----- Extracted entries -----

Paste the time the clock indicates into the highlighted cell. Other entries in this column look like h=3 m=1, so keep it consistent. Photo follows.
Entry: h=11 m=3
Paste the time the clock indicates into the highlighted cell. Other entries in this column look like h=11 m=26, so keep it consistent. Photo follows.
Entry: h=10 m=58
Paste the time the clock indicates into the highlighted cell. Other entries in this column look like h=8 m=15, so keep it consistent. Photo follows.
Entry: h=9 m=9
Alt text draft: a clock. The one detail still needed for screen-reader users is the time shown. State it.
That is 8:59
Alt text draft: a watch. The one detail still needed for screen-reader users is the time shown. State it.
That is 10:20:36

-----
----- Extracted entries -----

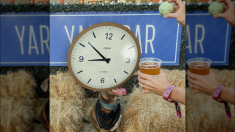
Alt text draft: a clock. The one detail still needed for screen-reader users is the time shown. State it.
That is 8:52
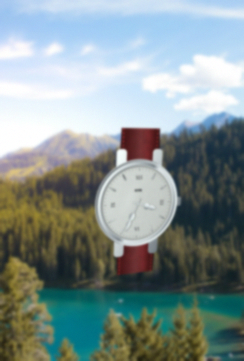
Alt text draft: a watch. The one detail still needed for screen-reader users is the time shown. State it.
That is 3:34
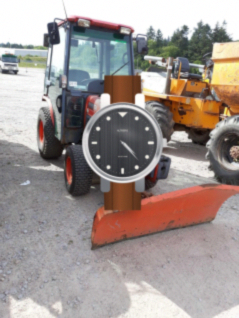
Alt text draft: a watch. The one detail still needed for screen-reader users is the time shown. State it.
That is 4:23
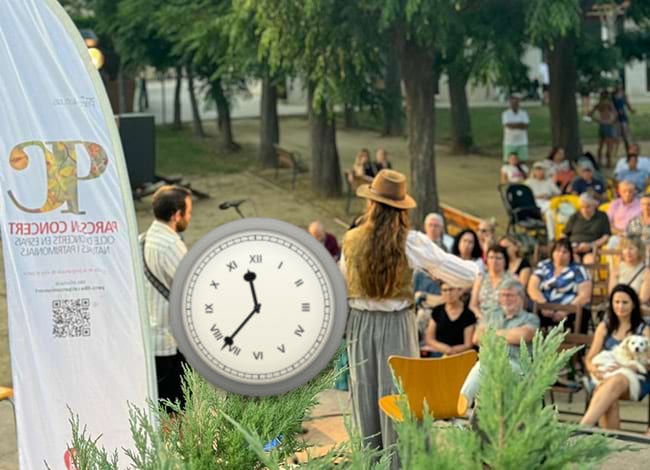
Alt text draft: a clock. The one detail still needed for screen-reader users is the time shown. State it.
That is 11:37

-----

* _Exercise brief_
Return unchanged the lines of the entries from the one containing "m=1, so keep it consistent. Photo follows." through the one containing "That is 8:59", both included.

* _Written answer_
Paste the time the clock indicates into the highlighted cell. Other entries in this column look like h=3 m=1, so keep it consistent. Photo follows.
Entry: h=11 m=3
Paste the time the clock indicates into the highlighted cell. Other entries in this column look like h=11 m=26, so keep it consistent. Photo follows.
Entry: h=10 m=58
Paste the time the clock indicates into the highlighted cell. Other entries in this column look like h=8 m=15, so keep it consistent. Photo follows.
Entry: h=9 m=9
Alt text draft: a clock. The one detail still needed for screen-reader users is the time shown. State it.
That is 8:59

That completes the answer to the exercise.